Labelconflicten: de strijd om plantaardige zuivelnamen

  • Naomi Menelik

    redacteur Nieuwsuur

  • Naomi Menelik

    redacteur Nieuwsuur

Al decennialang woedt er een strijd over de vraag of zuivel en vleesvervangers namen mogen krijgen als 'havermelk' of 'vegaburger'. Terwijl dat voor vleesvervangers is toegestaan, geldt dat voor zuivelvervangers volgens Europese wetgeving niet. Hierdoor staan plantaardige producenten voor een dilemma: want hoe noem je plantaardige boter die geen boter mag heten?

Zo ook de producten van het bedrijf Mister Kitchen. De naam 'Droomboter' voor hun plantaardig product gemaakt van cacaoboter is verboden, omdat het een beschermde zuivelbenaming is. Dat zegt de Nederlandse Zuivelorganisatie (NZO) die met een kort geding dreigt als het bedrijf de naam blijft gebruiken.
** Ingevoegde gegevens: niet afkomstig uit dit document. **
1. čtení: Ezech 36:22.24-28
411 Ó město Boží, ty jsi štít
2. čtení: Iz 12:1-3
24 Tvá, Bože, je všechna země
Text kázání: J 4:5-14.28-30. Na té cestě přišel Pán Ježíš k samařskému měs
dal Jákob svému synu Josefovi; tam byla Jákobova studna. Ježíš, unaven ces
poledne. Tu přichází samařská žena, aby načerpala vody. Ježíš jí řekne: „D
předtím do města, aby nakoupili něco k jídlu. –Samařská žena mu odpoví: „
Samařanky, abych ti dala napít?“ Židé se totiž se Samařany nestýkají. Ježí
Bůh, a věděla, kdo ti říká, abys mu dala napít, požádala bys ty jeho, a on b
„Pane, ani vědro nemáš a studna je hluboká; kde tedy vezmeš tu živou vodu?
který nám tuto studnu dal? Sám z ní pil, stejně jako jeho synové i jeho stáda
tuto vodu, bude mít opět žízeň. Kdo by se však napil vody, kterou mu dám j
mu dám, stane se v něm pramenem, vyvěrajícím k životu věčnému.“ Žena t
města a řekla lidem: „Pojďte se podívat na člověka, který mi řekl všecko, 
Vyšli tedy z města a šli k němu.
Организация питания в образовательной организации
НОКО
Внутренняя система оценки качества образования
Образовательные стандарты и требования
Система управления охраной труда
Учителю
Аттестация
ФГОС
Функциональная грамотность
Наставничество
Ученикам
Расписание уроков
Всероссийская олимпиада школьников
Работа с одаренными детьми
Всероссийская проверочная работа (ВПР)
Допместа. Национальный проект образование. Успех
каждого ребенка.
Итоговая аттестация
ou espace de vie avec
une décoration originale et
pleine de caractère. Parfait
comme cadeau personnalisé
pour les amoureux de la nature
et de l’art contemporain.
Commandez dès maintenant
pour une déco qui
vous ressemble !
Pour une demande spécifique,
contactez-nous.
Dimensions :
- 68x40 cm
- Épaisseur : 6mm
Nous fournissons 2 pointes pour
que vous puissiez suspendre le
Ook ligt er een klacht bij de Reclame Code Commissie en is de Nederlandse Voedsel- en Warenautoriteit bij het bedrijf langsgekomen. De termen 'room' en 'boter' mogen wettelijk niet gebruikt worden, omdat het product volledig plantaardig is, stellen zij.

'Creatieve uitdaging'

NZO-directeur Joep Rats: "Het is een mooi plantaardig product, maar het bevat geen boter. En daarmee is het als smeersel een mogelijk alternatief. Maar boter zelf is het niet." Volgens Rats tast de naamgeving de gevestigde naam van boter aan. Mensen willen weten of er daadwerkelijk boter in zit, stelt hij. Hij ziet het als een creatieve uitdaging voor ondernemers om met een nieuwe naam te komen die passender is.

Daan Faber, een van de mede-eigenaren van Mr Kitchen, heeft daar een heel andere kijk op. "In deze tijd waarin de overtuiging groeit dat we plantaardiger moeten eten, vinden wij het belangrijk dat mensen onze droomboter ook kunnen vinden op plekken waar zij altijd al boter hebben gekocht. En dat het dan ook zo heet. Want 'plantaardig vet smeersel', dat gaat niet verkopen in de winkel."

De 'Droomboter'-initiatiefnemers van Mr. Kitchen hebben besloten om de naam van hun product toch te veranderen:

Plantaardige botermakers staken gevecht over de naam van hun product

De Rabobank voorspelt een beperkte groei van plantaardige alternatieven en benadrukt dat dierlijk zuivel de komende jaren de meest gekozen optie blijft. Voedingsexpert Hans Dagevos onderstreept daarom ook het belang van de naamgeving voor een succesvolle verkoop van plantaardige producten.

"De dominante marktstrategie voor de plantaardige alternatieven is om zoveel mogelijk het traditionele na te maken, zowel in termen van smeerbaarheid, smaak en het gebruik ervan. Dus het laatste dingetje wat je eigenlijk nodig hebt is een duidelijke naamgeving", zegt Dagevos. Volgens hem toont onderzoek ook aan dat wanneer een product refereert aan boter of vlees, mensen het product beter begrijpen.

'Zuivelcensuur'

'Droomboter' maakt deel uit van een breder debat over zuivelnamen van plantaardige producten, die ook op internationaal vlak wordt uitgevochten. Termen als 'amandelmelk' en 'veganistische kaas' waren al verboden voor Europese producten. Plantaardige alternatieven mogen niet de naam krijgen van de zuivelproducten waar ze op lijken.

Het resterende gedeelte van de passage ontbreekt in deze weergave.